Ex-guarda penitenciário do estado de Nova York condenado à prisão perpétua pela morte de prisioneiro

UTICA, NY (AP) – Um ex-guarda penitenciário do estado de Nova York condenado por assassinato por seu papel no espancamento brutal de um preso que foi capturado no vídeo da câmera corporal foi condenado na sexta-feira a 25 anos de prisão.

David Kingsley também recebeu uma sentença de 25 anos por homicídio culposo neste caso. Ele é o único ex-guarda condenado por assassinato em conexão com a morte de Robert Brooks, que foi espancado por agentes correcionais no Centro Correcional Marcy na noite de 9 de dezembro de 2024. Cinco outros guardas acusados ​​pela morte de um homem negro de 43 anos se declararam culpados de homicídio culposo.

Imagens de vídeo de Brooks algemado sendo socado e pisoteado por guardas provocaram choque generalizado e pedidos de reformas nas prisões de Nova York.

Um grande júri indiciou seis guardas por acusações de homicídio apresentadas no início deste ano por um promotor especial, o promotor distrital do condado de Onondaga, William Fitzpatrick, que também acusou outros quatro de crimes menores. Os três réus acusados ​​de homicídio posteriormente se confessaram culpados de homicídio em primeiro grau.

Os promotores disseram que Kingsley merecia a sentença máxima porque se recusou a assumir a responsabilidade por suas ações, o que deixou a família de Brooks traumatizada pelo julgamento. Falando no tribunal antes da sentença, Kingsley pediu desculpas aos parentes de Brooks por seu papel nas ações “sem sentido” que levaram à sua morte.

O filho da vítima, Robert Brooks Jr., disse esperar que este caso evite incidentes semelhantes no futuro. O irmão de Brooks, Jared Ricks, acrescentou que embora o perdão ainda esteja muito longe, a justiça é um passo no caminho.

Kingsley, 45 anos, foi um dos três guardas julgados por um júri em outubro sob a acusação de assassinato e homicídio culposo. Ele foi o único dos três a ser considerado culpado. Imagens da câmera corporal gravadas durante o julgamento mostraram-no segurando Brooks pelo pescoço e levantando-o enquanto vários guardas cercavam o homem algemado.

O último réu deve ir a julgamento em 12 de janeiro sob a acusação de homicídio culposo. Outro guarda foi libertado da prisão este mês numa tentativa de retirar a sua confissão de culpa por homicídio culposo em segundo grau.

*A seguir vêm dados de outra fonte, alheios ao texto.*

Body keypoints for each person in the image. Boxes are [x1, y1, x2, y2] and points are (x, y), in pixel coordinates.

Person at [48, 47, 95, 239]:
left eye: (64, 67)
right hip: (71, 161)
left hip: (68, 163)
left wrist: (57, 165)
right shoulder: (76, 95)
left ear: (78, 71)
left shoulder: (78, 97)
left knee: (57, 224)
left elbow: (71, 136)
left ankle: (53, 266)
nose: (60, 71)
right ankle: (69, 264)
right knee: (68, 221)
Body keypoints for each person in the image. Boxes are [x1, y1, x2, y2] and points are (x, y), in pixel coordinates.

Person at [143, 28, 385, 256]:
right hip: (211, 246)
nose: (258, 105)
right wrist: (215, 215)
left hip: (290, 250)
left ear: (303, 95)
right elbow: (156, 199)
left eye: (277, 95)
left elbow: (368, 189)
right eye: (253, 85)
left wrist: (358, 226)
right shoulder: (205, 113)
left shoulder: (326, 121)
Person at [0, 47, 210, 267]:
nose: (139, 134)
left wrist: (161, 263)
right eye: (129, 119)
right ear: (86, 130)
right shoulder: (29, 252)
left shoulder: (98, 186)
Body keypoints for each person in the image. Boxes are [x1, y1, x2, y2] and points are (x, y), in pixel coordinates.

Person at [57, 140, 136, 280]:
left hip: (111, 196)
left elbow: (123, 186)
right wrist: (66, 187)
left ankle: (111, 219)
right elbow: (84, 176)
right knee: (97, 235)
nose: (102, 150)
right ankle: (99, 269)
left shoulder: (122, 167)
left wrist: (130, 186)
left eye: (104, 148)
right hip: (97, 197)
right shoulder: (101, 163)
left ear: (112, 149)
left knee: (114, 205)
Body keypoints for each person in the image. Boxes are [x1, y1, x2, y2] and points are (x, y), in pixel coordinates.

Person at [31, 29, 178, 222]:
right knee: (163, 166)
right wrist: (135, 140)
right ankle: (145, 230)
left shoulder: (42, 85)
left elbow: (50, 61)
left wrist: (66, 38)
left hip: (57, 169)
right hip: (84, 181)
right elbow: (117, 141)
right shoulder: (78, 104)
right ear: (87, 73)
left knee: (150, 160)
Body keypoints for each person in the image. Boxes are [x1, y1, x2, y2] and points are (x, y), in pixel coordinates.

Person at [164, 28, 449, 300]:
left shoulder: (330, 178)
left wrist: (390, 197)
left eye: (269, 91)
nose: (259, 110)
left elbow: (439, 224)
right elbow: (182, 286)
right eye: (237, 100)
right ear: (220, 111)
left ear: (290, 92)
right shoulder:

Fitzpatrick tornou-se promotor especial depois que a procuradora-geral do estado, Letitia James, se retirou, citando a representação de vários policiais em processos separados por seu escritório. Ele também está perseguindo os guardas responsáveis ​​pelo espancamento fatal do Messias Nantwi em 1º de março no Centro Correcional Mid-State, nas proximidades. Em Abril, dez guardas foram acusados, incluindo dois de homicídio, em ligação com a morte de Nantwi.

As prisões estão localizadas a cerca de 180 milhas a noroeste da cidade de Nova York.